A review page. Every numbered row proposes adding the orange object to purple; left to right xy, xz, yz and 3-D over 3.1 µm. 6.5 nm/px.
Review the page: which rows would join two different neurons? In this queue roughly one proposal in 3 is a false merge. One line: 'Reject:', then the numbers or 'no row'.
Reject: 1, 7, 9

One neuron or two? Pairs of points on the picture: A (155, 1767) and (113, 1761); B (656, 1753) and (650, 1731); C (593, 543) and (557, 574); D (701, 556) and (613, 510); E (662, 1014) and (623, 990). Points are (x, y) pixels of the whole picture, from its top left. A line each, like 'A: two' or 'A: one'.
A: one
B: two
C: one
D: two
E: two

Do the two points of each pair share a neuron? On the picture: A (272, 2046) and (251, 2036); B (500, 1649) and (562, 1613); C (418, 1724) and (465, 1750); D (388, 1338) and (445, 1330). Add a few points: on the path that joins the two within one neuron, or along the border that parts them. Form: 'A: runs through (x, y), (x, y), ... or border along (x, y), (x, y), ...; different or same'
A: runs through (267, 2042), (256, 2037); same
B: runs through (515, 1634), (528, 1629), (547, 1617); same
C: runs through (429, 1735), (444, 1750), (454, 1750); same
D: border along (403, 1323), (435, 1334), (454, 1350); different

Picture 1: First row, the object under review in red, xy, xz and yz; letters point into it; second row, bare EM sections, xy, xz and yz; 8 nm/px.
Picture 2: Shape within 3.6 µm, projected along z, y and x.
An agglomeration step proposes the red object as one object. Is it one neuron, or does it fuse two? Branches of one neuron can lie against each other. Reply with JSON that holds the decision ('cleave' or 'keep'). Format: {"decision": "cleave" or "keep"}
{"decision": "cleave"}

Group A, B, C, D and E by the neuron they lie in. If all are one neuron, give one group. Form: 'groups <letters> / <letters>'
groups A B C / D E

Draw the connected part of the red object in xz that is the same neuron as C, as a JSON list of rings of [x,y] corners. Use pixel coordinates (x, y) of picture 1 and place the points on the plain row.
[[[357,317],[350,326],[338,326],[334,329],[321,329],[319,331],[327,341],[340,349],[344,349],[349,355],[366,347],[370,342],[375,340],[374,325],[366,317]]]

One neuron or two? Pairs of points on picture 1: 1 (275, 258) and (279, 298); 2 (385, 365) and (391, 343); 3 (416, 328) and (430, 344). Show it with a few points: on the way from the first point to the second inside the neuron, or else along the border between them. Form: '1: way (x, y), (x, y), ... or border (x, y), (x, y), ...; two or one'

####################

DIRECTIONS FOR THIS TASK.
Starting at the line that contains "Draw the connected", restate word for word every line through the last one in the records above. Return nothing else.

ANSWER BOX.
Draw the connected part of the red object in xz that is the same neuron as C, as a JSON list of rings of [x,y] corners. Use pixel coordinates (x, y) of picture 1 and place the points on the plain row.
[[[357,317],[350,326],[338,326],[334,329],[321,329],[319,331],[327,341],[340,349],[344,349],[349,355],[366,347],[370,342],[375,340],[374,325],[366,317]]]

One neuron or two? Pairs of points on picture 1: 1 (275, 258) and (279, 298); 2 (385, 365) and (391, 343); 3 (416, 328) and (430, 344). Show it with a few points: on the way from the first point to the second inside the neuron, or else along the border between them. Form: '1: way (x, y), (x, y), ... or border (x, y), (x, y), ...; two or one'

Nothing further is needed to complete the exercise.